EPA chief met with Dow CEO before agency reversed its position on banning Dow’s pesticide

Credit: Eduardo Mariano Rivero / Alamy Stock Photo

The Trump administration last month reversed its proposed ban on the pesticide chlorpyrifos, a neurotoxin that can harm children’s brains at exceedingly low exposures. In March, Environmental Protection Agency Administrator Scott Pruitt met privately with Andrew Liveris, the CEO of Dow Chemical, which developed chlorpyrifos and sells about 5 million pounds of the stuff annually in the United States. Let’s connect some more dots: Liveris contributed $1 million toward Trump’s inauguration and served on the president’s manufacturing advisory group during the transition.

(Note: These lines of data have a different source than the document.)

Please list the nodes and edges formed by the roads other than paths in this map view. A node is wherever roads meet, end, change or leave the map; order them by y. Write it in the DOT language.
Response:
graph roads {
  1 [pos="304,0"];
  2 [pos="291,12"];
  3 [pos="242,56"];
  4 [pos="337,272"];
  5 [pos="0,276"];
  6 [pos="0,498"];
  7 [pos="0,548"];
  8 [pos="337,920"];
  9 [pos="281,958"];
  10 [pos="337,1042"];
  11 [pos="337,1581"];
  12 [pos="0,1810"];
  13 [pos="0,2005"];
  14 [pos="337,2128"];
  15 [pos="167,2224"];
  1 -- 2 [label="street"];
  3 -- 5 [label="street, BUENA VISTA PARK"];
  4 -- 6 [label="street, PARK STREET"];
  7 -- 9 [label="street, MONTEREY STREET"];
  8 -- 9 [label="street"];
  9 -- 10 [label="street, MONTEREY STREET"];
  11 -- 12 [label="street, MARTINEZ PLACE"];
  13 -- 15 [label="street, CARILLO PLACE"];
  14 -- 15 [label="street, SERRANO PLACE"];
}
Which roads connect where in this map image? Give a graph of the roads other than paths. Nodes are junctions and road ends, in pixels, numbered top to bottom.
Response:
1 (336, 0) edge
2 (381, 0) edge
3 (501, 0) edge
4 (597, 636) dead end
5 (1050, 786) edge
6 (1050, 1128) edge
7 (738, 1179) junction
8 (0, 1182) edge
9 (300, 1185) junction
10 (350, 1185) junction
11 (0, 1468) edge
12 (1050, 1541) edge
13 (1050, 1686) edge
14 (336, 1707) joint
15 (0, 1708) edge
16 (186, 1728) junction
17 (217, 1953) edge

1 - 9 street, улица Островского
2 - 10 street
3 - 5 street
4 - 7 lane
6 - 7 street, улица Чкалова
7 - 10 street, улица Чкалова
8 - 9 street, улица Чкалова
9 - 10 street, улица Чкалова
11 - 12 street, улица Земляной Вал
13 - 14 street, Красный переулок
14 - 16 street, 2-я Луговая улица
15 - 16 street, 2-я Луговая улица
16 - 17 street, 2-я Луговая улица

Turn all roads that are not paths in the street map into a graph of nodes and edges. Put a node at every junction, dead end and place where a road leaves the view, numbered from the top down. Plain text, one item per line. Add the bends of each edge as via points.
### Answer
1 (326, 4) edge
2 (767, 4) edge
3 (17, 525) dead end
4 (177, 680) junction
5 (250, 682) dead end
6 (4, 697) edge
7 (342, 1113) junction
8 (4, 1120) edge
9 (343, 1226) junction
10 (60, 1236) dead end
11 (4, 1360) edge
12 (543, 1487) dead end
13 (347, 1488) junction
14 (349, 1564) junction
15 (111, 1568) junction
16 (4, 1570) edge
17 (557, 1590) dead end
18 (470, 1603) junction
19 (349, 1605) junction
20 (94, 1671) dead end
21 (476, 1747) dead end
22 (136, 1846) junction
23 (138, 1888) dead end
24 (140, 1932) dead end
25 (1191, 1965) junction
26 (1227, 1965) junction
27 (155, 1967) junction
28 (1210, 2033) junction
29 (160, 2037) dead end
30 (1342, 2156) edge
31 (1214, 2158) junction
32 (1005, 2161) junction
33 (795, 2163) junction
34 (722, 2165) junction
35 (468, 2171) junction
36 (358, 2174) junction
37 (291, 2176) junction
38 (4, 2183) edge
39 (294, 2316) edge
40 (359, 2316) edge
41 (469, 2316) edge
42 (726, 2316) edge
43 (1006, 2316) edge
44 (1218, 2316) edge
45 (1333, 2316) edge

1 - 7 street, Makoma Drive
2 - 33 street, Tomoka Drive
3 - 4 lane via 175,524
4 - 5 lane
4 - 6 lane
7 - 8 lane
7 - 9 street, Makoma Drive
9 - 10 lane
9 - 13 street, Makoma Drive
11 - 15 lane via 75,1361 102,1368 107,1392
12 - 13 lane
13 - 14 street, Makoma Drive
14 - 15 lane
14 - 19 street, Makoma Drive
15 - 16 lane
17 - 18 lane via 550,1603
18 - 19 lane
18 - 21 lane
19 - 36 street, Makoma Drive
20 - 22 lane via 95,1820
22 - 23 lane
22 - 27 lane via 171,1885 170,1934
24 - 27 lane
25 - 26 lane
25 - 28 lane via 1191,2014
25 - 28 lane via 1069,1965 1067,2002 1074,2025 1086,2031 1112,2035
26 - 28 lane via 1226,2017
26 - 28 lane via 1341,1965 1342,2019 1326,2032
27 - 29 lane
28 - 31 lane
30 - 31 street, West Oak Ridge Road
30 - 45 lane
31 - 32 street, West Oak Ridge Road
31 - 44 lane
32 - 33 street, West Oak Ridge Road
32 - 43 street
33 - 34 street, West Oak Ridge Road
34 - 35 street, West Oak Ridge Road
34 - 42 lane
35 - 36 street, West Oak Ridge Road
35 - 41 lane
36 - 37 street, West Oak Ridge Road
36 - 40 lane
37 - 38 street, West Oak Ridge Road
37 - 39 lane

The president even gave Liveris a souvenir pen with which he signed a controversial executive order.

According to multiple reports, Pruitt met Liveris at a Houston hotel 20 days before his agency reversed its course on the chlorpyrifos ban. At a congressional hearing earlier this month, Pruitt insisted his decision to OK the pesticide was based on "meaningful data and meaningful science." When pressed to provide that data, EPA spokeswoman (who formerly represented the American Chemical Council) Liz Bowman issued the statement: "Despite several years of study, EPA has concluded that the science addressing chlorpyrifos remains unresolved." Huh… Perhaps the discrepancy has something to do with Dow asking the Trump administration in April to "set aside" the findings of federal scientists that organophosphate pesticides, including chlorpyrifos, are harmful to young brains? Meanwhile, the American Academy of Pediatrics wrote to Pruitt saying, "There is a wealth of science demonstrating the detrimental effects of chlorpyrifos exposure to developing fetuses, infants, children, and pregnant women… The risk to infant and children’s health and development is unambiguous." 

NRDC is currently suing the EPA over its chlorpyrifos reversal. The law requires the agency to ensure pesticides used on food in the United States are safe for human consumption—especially for children whose bodies are more sensitive to chemical exposures.